A PEC dos gastos públicos: Uma cortina de sombras sobre os problemas do Brasil

 

Publica do 04 de Dezembro de 2016

A redução dos gastos públicos exige uma gestão administrativa eficiente, que passe longe dos caminhos sinuosos da corrupção. Nesse sentido, a temática dos gastos públicos deve ser discutida mais sob o aspecto qualitativo que quantitativo.

Outra questão de relevo, que requer combate sem tréguas pelo governo é a sonegação fiscal. O prejuízo que os sonegadores dão aos cofres públicos chega a ser sete vezes maior do que os gerados pela corrupção. Algo em torno de 500 bilhões por ano, para ser mais exato. Embora mais grave, a sonegação não possui o mesmo destaque no noticiário nem nas rodas de bate-papo.

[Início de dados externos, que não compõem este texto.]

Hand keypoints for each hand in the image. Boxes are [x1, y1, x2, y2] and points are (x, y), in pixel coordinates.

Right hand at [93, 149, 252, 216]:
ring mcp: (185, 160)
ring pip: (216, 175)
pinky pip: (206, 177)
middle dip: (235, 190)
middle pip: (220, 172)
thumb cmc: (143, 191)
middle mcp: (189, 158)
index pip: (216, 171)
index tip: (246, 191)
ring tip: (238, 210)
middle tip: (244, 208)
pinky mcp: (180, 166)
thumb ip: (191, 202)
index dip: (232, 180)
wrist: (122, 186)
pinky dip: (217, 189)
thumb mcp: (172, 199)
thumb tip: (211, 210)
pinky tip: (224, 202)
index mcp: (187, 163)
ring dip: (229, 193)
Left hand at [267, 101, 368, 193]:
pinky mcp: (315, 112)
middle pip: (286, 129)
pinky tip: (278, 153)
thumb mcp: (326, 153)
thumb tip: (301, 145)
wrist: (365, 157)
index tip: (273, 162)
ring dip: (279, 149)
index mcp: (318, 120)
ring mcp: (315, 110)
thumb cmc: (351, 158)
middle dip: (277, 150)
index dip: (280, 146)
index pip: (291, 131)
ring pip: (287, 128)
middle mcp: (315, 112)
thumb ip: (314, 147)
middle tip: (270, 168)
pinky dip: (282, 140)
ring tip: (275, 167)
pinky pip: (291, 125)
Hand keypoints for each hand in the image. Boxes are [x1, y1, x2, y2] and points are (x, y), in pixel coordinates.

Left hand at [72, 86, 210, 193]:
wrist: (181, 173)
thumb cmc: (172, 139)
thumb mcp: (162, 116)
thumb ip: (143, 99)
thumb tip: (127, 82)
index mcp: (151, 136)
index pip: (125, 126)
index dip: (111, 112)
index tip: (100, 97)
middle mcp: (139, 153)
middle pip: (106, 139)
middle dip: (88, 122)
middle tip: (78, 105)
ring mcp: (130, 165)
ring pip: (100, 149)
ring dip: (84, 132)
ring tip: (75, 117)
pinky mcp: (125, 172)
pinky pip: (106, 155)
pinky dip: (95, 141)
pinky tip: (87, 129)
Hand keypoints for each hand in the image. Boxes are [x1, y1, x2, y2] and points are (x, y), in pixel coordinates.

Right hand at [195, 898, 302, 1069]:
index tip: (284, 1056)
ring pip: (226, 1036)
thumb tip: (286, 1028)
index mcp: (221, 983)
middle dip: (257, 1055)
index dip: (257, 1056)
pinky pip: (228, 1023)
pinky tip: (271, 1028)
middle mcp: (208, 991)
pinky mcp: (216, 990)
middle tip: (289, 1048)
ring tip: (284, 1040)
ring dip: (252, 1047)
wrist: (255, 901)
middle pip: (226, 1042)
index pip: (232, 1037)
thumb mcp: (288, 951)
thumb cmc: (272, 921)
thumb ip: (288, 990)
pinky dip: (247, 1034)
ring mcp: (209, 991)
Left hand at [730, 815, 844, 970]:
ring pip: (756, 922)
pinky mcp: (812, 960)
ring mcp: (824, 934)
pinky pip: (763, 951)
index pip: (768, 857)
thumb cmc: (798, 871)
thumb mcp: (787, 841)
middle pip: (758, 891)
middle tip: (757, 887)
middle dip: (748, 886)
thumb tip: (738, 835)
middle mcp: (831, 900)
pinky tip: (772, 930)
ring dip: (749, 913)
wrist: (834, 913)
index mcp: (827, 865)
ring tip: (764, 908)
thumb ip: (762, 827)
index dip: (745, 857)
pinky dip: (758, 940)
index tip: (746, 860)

O combate eficiente à sonegação fiscal exige um melhor aparelhamento dos órgãos de fiscalização, e uma nova política que privilegie a desoneração tributária. É preciso estimular o crescimento através da desoneração dos tributos, sem o clientelismo de praxe. Países europeus que corajosamente optaram pela redução da carga tributária cresceram economicamente.

A asfixia através dos tributos leva o empresariado à sonegação antes do término de suas atividades, o que só faz engrossar os números da crise.

O governo também precisa ser mais austero em relação à política de contenção dos juros, pois do jeito que está só as instituições financeiras se beneficiam. Disso a PEC dos gastos não tratou. Os juros aumentam o endividamento e comprometem o crescimento natural da economia.

É lastimável ver que a política fiscal brasileira reforça o tom das desigualdades de classes, apesar de a Constituição de 1988 ter inaugurado um cenário tributário mais humanista no Brasil. Os impostos indiretos, por exemplo, que exigem o mesmo esforço tributário de todos nas relações de consumo e de serviços, provam a afirmação. Noutras palavras, no Brasil a lei tributária é mais igual para os ricos e menos igual para os pobres.

A educação e a saúde poderão ser prejudicadas com o engessamento de gastos se a PEC dos gastos públicos for aprovada para vigorar pelo longo período de 20 anos. Ainda que haja possibilidade de revisão a partir do décimo ano, pelo chefe do Executivo, dez anos continua sendo muito tempo.

Esses novos tempos que se avizinham, de moralização da política e de reformas do Estado, exigem da sociedade atenção redobrada para que direitos básicos não lhe sejam retirados ou reduzidos.

Contudo é certo que a cidadania plena no Brasil seria conquistada em menor tempo se a população brasileira fosse realmente politizada.